━━ Extracted information ━━

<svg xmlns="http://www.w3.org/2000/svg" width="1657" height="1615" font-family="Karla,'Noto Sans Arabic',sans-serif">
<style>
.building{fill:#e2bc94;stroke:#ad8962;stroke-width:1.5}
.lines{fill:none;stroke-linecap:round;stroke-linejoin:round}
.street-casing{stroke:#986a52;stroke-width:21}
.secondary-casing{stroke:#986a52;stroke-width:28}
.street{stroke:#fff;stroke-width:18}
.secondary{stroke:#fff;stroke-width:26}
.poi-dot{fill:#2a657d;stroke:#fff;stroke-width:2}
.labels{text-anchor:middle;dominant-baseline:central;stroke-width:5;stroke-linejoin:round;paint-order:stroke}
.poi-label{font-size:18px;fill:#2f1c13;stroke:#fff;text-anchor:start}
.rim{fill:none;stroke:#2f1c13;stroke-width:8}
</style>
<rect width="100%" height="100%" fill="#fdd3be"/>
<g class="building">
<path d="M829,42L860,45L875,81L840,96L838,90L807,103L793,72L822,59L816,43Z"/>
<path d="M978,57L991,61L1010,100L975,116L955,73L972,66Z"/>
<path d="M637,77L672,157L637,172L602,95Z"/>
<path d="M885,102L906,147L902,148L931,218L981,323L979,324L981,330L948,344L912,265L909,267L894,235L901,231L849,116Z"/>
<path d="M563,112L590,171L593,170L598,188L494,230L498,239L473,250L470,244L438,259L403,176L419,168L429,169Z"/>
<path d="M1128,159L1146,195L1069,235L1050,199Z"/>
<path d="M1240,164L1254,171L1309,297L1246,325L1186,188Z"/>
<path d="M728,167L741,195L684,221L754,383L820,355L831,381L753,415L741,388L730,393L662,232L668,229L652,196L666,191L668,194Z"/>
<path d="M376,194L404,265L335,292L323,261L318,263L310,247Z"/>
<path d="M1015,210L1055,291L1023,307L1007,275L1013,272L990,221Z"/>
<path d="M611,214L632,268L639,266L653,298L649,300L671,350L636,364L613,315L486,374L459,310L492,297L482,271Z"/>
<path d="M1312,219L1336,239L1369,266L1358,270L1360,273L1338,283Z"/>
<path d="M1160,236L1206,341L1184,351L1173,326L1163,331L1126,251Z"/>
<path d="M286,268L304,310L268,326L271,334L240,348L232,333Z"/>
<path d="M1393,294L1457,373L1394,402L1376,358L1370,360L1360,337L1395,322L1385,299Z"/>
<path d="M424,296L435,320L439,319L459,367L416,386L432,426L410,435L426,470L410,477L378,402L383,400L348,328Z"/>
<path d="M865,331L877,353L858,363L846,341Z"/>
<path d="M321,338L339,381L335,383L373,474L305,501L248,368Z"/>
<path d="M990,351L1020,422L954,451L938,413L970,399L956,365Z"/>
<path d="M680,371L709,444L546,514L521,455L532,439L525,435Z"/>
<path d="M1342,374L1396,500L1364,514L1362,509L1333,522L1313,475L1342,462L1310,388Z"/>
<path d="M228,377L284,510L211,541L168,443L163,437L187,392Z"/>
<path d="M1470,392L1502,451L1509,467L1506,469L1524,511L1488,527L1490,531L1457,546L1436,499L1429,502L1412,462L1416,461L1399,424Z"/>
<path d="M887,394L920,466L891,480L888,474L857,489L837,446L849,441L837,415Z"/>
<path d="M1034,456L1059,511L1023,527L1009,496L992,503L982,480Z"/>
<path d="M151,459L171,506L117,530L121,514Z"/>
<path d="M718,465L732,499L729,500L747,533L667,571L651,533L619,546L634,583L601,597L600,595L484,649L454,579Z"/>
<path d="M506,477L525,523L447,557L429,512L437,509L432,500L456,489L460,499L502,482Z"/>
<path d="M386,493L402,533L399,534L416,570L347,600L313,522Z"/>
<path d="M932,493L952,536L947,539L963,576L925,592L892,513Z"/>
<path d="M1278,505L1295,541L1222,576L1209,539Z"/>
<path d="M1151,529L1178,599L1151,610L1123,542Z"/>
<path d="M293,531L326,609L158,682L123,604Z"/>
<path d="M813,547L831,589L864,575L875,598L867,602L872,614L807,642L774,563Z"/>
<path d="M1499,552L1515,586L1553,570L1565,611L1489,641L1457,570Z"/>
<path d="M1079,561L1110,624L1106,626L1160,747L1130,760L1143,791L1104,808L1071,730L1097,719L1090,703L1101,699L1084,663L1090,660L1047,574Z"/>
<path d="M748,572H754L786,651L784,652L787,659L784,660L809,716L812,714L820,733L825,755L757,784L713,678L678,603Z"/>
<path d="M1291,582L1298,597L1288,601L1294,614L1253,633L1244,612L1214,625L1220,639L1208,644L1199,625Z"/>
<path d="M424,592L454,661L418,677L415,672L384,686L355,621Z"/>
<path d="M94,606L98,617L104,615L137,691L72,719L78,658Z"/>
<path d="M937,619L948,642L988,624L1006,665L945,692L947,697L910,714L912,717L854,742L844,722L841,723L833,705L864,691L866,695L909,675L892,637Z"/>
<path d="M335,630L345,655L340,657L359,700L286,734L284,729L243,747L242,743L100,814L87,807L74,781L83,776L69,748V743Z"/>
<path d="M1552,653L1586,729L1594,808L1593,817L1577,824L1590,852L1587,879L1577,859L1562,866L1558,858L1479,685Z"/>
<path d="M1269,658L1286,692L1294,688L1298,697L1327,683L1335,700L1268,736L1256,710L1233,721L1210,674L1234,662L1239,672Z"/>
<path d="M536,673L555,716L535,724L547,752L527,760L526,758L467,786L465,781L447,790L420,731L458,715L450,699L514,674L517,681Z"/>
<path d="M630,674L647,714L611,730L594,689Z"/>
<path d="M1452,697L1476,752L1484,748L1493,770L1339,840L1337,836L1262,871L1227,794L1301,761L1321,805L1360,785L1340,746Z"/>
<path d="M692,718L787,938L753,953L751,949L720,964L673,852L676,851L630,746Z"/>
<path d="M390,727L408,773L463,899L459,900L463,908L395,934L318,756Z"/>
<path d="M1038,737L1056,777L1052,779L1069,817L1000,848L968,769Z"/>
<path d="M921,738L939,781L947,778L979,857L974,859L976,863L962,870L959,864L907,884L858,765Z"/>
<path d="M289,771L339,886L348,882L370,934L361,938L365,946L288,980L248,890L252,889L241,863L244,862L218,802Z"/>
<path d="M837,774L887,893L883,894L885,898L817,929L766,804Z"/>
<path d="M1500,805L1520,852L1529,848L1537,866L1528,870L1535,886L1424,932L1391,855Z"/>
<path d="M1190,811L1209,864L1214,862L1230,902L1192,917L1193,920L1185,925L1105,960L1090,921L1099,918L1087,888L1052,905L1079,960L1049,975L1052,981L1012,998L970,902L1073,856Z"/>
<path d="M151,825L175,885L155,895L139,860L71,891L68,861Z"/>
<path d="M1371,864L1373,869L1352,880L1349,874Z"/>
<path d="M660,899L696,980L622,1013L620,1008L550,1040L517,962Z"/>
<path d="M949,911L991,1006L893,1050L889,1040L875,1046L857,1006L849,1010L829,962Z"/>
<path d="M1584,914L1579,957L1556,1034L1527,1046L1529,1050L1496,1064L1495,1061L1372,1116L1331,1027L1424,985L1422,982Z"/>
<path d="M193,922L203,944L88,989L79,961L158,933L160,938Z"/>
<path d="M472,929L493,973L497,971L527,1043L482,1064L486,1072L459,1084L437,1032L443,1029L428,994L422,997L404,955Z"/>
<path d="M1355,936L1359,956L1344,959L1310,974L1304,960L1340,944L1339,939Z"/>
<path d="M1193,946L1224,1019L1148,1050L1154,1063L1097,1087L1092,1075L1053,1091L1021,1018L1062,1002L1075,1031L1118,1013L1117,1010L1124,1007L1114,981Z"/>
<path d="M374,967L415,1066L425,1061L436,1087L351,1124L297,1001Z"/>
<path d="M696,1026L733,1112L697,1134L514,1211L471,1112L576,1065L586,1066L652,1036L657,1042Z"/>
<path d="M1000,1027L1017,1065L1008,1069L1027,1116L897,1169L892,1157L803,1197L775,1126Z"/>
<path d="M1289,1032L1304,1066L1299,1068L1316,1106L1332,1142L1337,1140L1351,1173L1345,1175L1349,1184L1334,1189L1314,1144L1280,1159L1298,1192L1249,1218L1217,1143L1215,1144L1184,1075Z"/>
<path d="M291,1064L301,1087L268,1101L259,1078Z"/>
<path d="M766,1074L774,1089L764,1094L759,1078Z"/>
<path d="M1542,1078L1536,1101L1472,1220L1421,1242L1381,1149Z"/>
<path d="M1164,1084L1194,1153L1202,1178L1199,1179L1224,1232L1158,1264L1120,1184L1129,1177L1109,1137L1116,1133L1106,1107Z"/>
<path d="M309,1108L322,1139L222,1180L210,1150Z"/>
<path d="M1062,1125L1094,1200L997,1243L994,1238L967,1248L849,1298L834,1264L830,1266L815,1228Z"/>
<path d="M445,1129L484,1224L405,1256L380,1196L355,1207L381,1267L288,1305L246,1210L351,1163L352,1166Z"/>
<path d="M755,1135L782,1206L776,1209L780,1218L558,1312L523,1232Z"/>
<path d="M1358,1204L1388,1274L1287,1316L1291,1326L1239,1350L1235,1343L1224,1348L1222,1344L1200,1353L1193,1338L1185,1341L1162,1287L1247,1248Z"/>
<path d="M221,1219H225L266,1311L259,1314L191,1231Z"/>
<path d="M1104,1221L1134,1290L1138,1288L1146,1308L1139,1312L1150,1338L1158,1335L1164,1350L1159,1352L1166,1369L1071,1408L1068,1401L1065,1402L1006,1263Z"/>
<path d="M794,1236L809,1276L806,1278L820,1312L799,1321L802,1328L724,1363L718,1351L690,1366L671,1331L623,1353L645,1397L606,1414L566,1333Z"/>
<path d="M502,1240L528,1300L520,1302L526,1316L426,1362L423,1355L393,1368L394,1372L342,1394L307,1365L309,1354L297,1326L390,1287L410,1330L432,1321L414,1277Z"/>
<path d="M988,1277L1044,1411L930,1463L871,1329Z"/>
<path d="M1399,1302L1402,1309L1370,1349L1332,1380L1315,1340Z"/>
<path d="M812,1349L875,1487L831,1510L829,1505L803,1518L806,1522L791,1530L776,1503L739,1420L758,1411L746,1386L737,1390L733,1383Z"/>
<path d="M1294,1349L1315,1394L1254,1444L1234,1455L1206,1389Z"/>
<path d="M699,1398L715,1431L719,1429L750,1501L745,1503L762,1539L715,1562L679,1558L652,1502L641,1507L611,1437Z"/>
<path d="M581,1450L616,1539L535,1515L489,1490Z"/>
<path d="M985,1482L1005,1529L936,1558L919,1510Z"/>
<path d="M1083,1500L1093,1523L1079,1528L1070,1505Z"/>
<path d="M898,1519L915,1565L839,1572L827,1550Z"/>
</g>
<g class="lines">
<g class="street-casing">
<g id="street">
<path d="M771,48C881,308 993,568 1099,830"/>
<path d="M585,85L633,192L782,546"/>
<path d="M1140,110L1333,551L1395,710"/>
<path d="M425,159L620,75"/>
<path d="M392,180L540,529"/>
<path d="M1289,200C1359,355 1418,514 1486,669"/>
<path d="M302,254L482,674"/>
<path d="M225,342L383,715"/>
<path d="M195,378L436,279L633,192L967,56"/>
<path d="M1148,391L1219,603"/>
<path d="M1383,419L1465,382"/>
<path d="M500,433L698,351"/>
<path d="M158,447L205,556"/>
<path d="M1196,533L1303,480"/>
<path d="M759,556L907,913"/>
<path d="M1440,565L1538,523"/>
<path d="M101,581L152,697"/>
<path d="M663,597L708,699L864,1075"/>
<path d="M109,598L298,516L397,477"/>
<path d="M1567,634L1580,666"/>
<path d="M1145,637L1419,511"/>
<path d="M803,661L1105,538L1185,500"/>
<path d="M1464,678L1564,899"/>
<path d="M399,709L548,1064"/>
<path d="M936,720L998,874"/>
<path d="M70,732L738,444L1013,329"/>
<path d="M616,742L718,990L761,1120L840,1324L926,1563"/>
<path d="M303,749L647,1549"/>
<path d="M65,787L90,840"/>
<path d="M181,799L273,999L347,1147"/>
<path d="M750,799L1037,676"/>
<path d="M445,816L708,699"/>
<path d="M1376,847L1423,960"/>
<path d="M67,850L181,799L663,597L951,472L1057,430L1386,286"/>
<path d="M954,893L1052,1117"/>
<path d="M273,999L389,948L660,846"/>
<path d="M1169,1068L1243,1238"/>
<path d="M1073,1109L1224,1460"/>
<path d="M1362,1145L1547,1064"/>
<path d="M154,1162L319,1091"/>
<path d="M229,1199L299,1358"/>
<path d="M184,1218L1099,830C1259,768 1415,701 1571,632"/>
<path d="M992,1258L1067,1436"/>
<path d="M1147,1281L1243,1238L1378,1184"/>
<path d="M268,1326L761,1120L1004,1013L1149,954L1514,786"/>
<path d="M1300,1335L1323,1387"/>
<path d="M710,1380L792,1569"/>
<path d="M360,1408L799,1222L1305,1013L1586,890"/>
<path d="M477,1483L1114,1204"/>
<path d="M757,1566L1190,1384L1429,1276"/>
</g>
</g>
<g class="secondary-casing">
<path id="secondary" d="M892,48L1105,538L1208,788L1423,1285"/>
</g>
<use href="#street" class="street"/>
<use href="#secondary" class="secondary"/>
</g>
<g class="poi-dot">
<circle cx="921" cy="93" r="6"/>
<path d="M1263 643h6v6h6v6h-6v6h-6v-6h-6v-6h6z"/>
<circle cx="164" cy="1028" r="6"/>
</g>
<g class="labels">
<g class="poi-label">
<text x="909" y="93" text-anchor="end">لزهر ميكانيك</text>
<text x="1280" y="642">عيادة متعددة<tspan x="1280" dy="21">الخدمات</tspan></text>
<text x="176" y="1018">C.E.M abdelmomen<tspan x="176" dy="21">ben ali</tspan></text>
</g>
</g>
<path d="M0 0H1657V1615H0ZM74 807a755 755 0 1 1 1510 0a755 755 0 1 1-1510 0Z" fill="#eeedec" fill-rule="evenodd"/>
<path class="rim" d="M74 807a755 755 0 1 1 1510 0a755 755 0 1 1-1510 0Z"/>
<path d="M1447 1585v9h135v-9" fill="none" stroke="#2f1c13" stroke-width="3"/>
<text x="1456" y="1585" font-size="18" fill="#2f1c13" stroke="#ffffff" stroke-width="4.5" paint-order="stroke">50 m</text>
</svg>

━━━

- _Work task_
Of the lines above, show those in which "linejoin" appears.

- _Exercise result_
.lines{fill:none;stroke-linecap:round;stroke-linejoin:round}
.labels{text-anchor:middle;dominant-baseline:central;stroke-width:5;stroke-linejoin:round;paint-order:stroke}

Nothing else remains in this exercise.